# [Exercise]
Set out the lines below as a numbered list, skipping any blank lines and leaving the pictures out of your answer.

— START Records for processing —

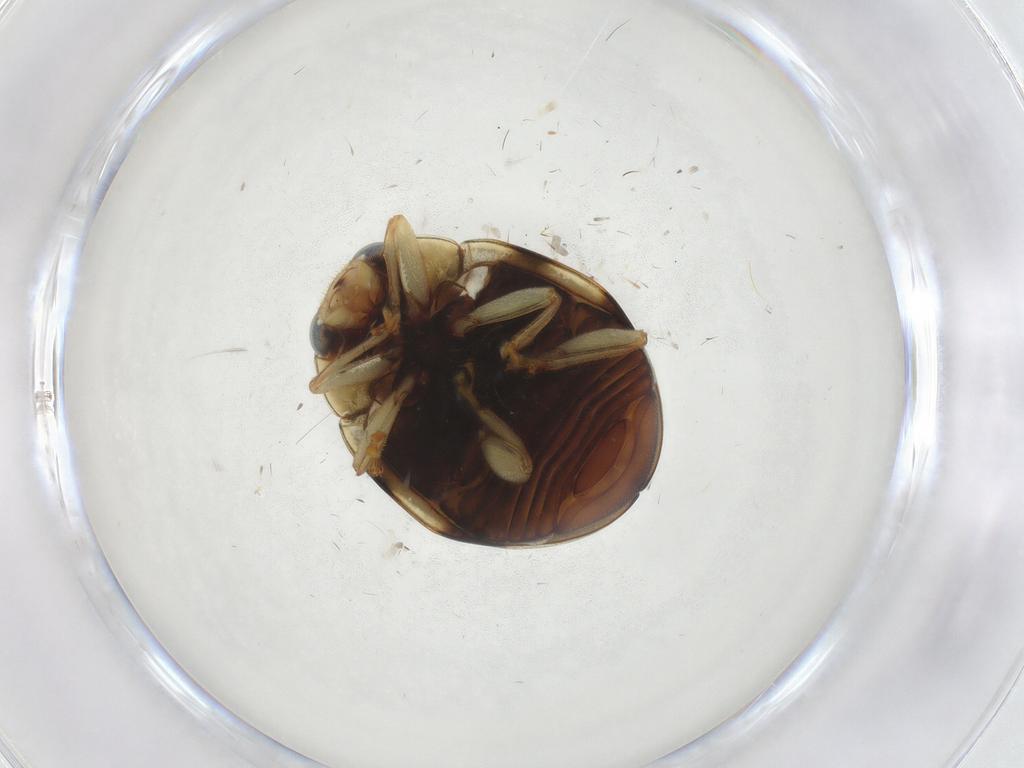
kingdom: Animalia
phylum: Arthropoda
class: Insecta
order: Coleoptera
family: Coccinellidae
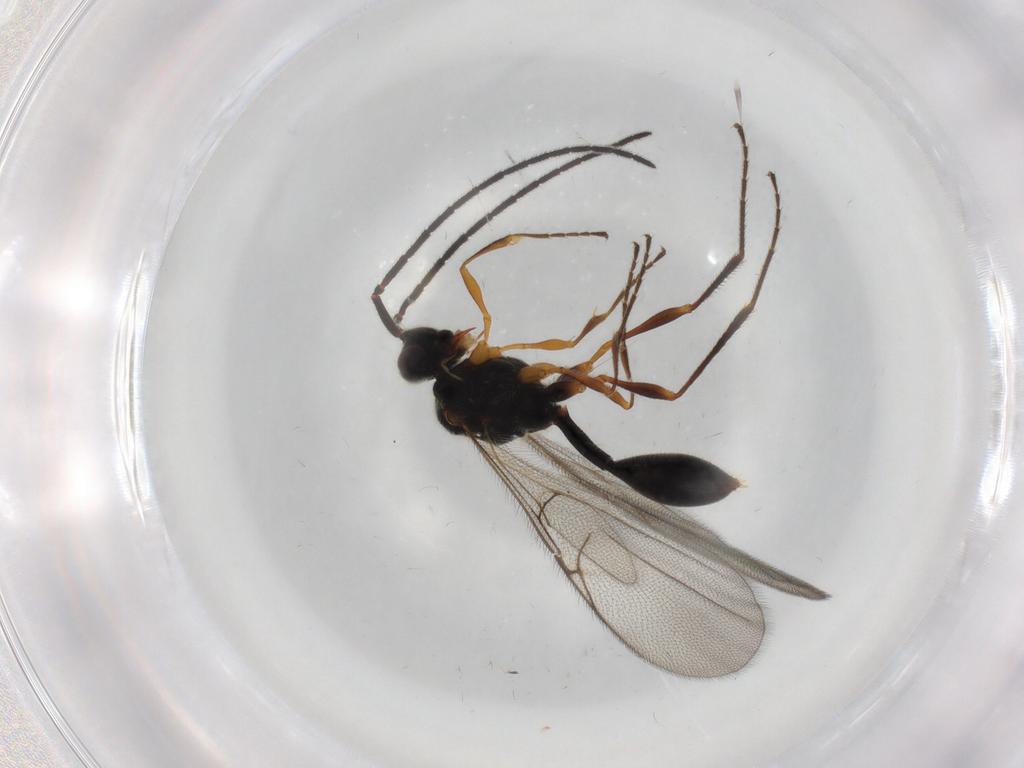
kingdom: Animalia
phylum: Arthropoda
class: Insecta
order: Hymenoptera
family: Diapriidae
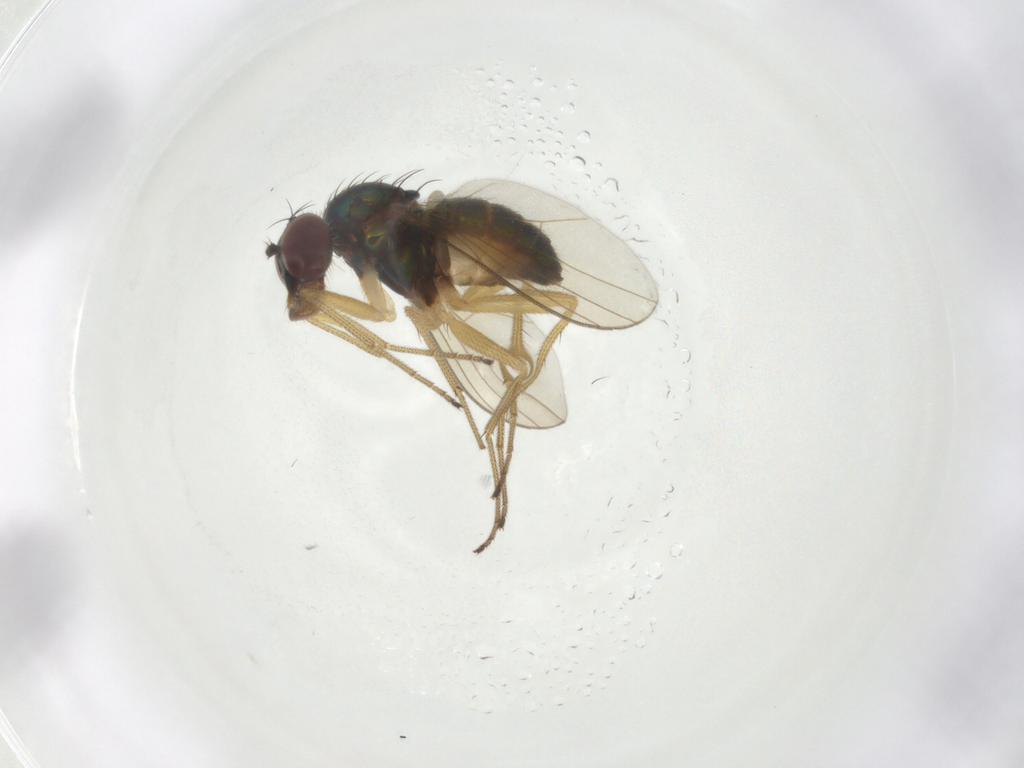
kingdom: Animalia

— END Records for processing —

# [The result]
1. kingdom: Animalia
2. phylum: Arthropoda
3. class: Insecta
4. order: Coleoptera
5. family: Coccinellidae
6. kingdom: Animalia
7. phylum: Arthropoda
8. class: Insecta
9. order: Hymenoptera
10. family: Diapriidae
11. kingdom: Animalia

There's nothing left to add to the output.